Till today, El Salvador remains the only country in the world to officially legalize Bitcoin (not any other of the ten thousand cryptocurrencies). Legalization and allowing cryptocurrency trade mean very different things, because legalizing a currency means a person can even receive salaries in that crypto, can pay for a product in crypto, and can exchange crypto either with any other legal currency in the country or exchange to dollars. Legalization also means that no merchant can deny acceptance of crypto from the buyer to sell a product, and has to pay in dollars if unwilling to trade in cryptocurrency (in El Salvador’s case, only Bitcoin). On the other hand, although many countries allow trade of cryptocurrency, only in this case, merchants and buyers can refuse to deal in crypto, and in several cases, do refuse, because of the fact that no Federal Reserve Bank backs up crypto, so crypto-theft becomes dangerous since you cannot be refunded.

Con 4:- Volatility

Crypto-currency does not derive value from any material asset in the world (since it is a virtual currency) which makes it extremely volatile. This volatility only increases because, unlike traditional markets or share markets, the crypto market depends more on tweets from billionaires like Elon Musk, and less on logic and economics. A few favorable lines on social media from a tech giant and crypto prices skyrocket and vice-versa. All of this makes investing in crypto very hazardous, since just how quickly you can make a profit, you can make losses too, and the chances of making a loss are always higher in a volatile market.
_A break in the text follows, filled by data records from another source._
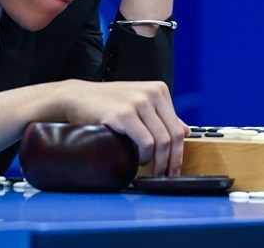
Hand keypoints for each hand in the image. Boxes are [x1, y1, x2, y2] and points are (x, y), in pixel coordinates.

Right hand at [61, 79, 188, 175]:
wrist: (78, 97)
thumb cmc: (107, 102)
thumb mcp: (139, 103)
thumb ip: (161, 115)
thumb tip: (185, 130)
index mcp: (159, 90)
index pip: (178, 126)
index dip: (179, 151)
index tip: (175, 166)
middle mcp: (151, 94)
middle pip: (173, 135)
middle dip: (172, 160)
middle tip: (167, 174)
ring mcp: (138, 103)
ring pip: (161, 141)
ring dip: (158, 161)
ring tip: (150, 168)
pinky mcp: (124, 114)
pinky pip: (146, 142)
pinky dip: (145, 156)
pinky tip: (139, 159)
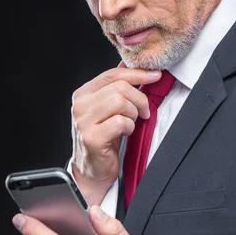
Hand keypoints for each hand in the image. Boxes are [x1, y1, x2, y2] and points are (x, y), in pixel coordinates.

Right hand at [71, 65, 160, 204]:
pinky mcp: (91, 138)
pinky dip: (129, 127)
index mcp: (83, 94)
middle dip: (140, 99)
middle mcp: (79, 105)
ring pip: (120, 102)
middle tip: (144, 112)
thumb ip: (115, 86)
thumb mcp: (108, 109)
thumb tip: (128, 64)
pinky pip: (120, 122)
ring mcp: (83, 122)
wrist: (92, 170)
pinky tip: (125, 133)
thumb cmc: (104, 138)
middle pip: (119, 87)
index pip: (112, 74)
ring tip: (131, 123)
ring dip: (134, 113)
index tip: (155, 76)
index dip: (137, 74)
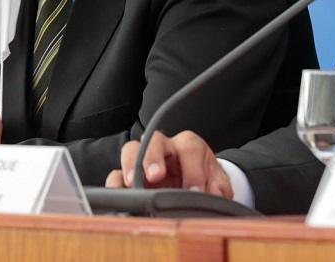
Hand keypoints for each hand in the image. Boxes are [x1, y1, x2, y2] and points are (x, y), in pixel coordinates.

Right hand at [104, 130, 231, 197]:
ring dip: (131, 166)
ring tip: (132, 184)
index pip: (190, 149)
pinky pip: (117, 173)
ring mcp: (145, 160)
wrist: (195, 183)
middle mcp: (165, 147)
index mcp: (189, 146)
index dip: (193, 170)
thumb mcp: (217, 183)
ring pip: (132, 150)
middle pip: (155, 140)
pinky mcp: (130, 175)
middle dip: (154, 157)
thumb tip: (214, 194)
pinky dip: (115, 182)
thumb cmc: (204, 179)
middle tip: (156, 176)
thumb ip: (219, 188)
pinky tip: (119, 194)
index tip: (196, 191)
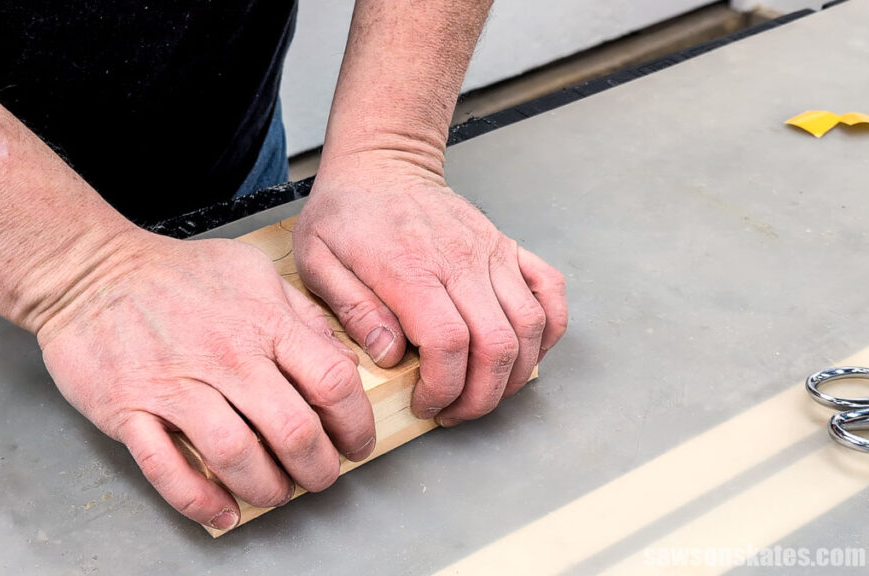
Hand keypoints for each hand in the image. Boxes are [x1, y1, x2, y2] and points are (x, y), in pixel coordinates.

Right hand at [36, 232, 375, 530]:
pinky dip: (200, 500)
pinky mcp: (130, 410)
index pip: (332, 382)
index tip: (355, 442)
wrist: (90, 271)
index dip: (355, 423)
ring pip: (237, 457)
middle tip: (319, 477)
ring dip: (267, 488)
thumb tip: (343, 363)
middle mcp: (226, 356)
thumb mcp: (254, 273)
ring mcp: (176, 385)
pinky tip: (223, 512)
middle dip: (318, 468)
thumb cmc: (176, 274)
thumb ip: (302, 317)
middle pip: (293, 431)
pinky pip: (168, 469)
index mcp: (263, 322)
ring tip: (276, 493)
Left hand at [294, 154, 567, 426]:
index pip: (449, 343)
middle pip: (497, 344)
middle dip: (481, 395)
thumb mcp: (318, 260)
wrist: (382, 164)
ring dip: (514, 373)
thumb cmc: (347, 213)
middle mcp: (460, 260)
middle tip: (454, 410)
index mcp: (411, 269)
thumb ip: (353, 310)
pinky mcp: (507, 247)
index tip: (425, 403)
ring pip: (530, 326)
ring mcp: (490, 252)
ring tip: (483, 391)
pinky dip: (549, 329)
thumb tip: (389, 354)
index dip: (444, 387)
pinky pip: (550, 290)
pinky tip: (524, 351)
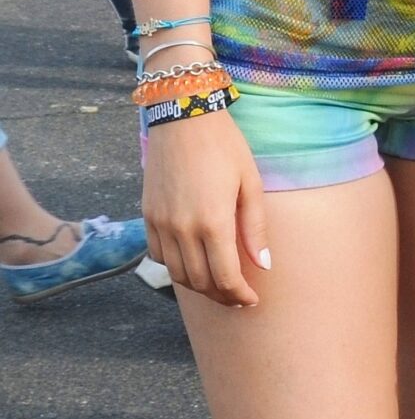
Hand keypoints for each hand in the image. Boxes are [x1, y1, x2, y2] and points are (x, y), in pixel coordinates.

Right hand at [142, 109, 269, 310]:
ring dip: (197, 286)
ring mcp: (160, 223)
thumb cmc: (225, 147)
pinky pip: (157, 254)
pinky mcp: (147, 215)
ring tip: (218, 285)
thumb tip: (263, 265)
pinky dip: (174, 267)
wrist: (183, 117)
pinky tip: (193, 263)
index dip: (238, 295)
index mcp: (213, 222)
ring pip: (175, 273)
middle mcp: (182, 228)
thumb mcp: (251, 184)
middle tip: (238, 297)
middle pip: (199, 281)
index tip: (251, 300)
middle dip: (220, 295)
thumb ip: (255, 228)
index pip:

Con 5:- National cryptocurrencies

Although cryptocurrencies like Bitcoin still haven’t come into proper usage by the masses yet, the blockchain system which supports has become very popular. Many countries like the USA and China, the latter has banned cryptocurrency, are planning to bring out their own legal national virtual currency which uses the same system of today’s crypto. This means that all the national currencies of a respective country will be made virtual, like virtual dollar for the USA, virtual pound for Britain, and so on, and implementation of this is already on the way. So, individual cryptocurrencies like Bitcoin will automatically go out of fashion in the next few years, which in Warren Buffett’s words, will burst “the bubble” of cryptocurrency in the market.

So, you should not invest in CryptoCurrency?

Owning some cryptocurrency like Bitcoin can never hurt, and can even increase your portfolio diversification, but the investor needs to have the belief that his investment will give profit in the future and needs to have a high risk, high return mentality. Deciding to invest in crypto or not is completely up to the individual, and the above points do not aim to discourage someone from investing, but all the possibilities should be taken into account, even more so because cryptocurrency can cause a lot of problems in the future should someone invest for the long term, something which most “financial advisors” guiding you to buy crypto with them as brokers, of course, will leave out of the conversation. Most big investors in the world still are preferring to buy stocks of companies, even stocks of companies that own cryptocurrency, rather than directly investing largely in crypto, because even though they may not have the same upside potential for profits as in Cryptocurrency, they are much less volatile and much safer.